A smaller area that was traditionally known as Lower Hale centres on the junction of Hale Lane, Farm Road and the nearby bridge over Deans Brook; this latter area is generally regarded as being within Edgware.

The traditional area known as The Hale extends northwards from the Green Man to the A41 and Apex Corner and the southern end is traditionally marked by the disused Edgware and Highgate railway line just south of West Way and Hale Drive; beyond lies Burnt Oak. Today's borough ward has slightly larger boundaries.

==History==
The Hale was a rural area until well into the 20th century, with only the Green Man pub and the Railway Tavern (still in existence today) on opposite corners, as well as farms at Upper Hale and Lower Hale. The Green Man pub was somewhat famous in the 19th century, including for sports such as boxing. The pub was totally rebuilt as it is today in the late 1920s, but eventually became Everglades (a Tex-Mex restaurant) in the late 1980s and has since become a Harvester Inn called the Jolly Badger.

At the turn of the 20th century, The Hale was a popular place for day-trippers from Central London who frequented the two public houses. The area changed quickly with rapid development in the late 1920s and early 1930s, particularly triggered by the arrival of the Northern line to Edgware station in 1924, and the consequent introduction of omnibus services from that station to The Hale and Mill Hill. The farms at Upper Hale and Lower Hale were sold and developed for residential housing, such as the Hale Estate (based around the east side of Selvage Lane, Sunbury Avenue, Sunbury Gardens and Maxwelton Avenue) in the late 1920s. Thus, since the early 1930s The Hale has been a suburban area generally characterised by private detached and semi-detached houses.

A notable building in The Hale is a church named in honour of John Keble. It a Grade II-listed modernist-style building which was completed in 1936. Another significant building is Maxwelton House - recently discovered during renovations to be one of the oldest buildings in the larger Edgware and Mill Hill area - which is now a school building on Hale Lane. In 1932, the John Groom's Crippleage was opened just south of the A41 Edgware Way near Stoneyfields Lane; this was closed in the 1980s and replaced by modern private housing.

==Transport==
The Hale was formerly served by Mill Hill (The Hale) railway station on Bunns Lane from 1906 until it shut in 1939. Its immediate neighbour, Mill Hill Broadway railway station, is the nearest station today, within a short walking distance.

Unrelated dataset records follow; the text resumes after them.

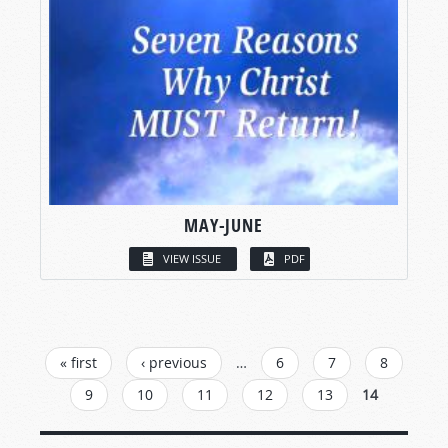
MAY-JUNE
VIEW ISSUE
PDF
PAGES
« first
‹ previous
…
6
7
8
9
10
11
12
13
14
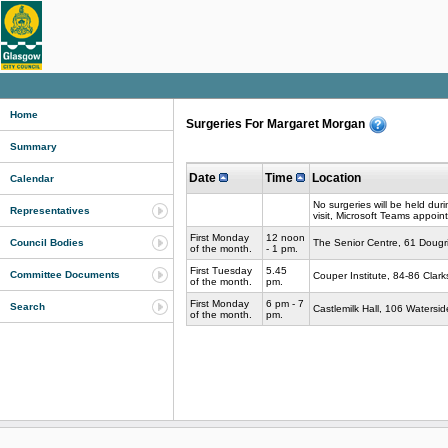
Home
Surgeries For Margaret Morgan
Summary
Date
Time
Location
Calendar
No surgeries will be held dur
Representatives
visit, Microsoft Teams appoin
First Monday
12 noon
The Senior Centre, 61 Dougr
Council Bodies
of the month.
- 1 pm.
First Tuesday
5.45
Committee Documents
Couper Institute, 84-86 Clar
of the month.
pm.
First Monday
6 pm - 7
Search
Castlemilk Hall, 106 Waters
of the month.
pm.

The Hale is directly served by London Buses routes 221, 240, 292 and 303 - and routes 113, 186 and Uno route 614 serve the A41 at the north end of the district. All of these routes also serve Edgware station on the Northern line, which remains the other main route to and from the area.

At various times 'Mill Hill Green Man ' was itself a terminal point for buses, most famously the 52 from Victoria from the early 1930s until the construction of the M1 and the then new bus station at Mill Hill Broadway, to which the 52 was diverted in 1967 until its replacement in 1992 by today's 302.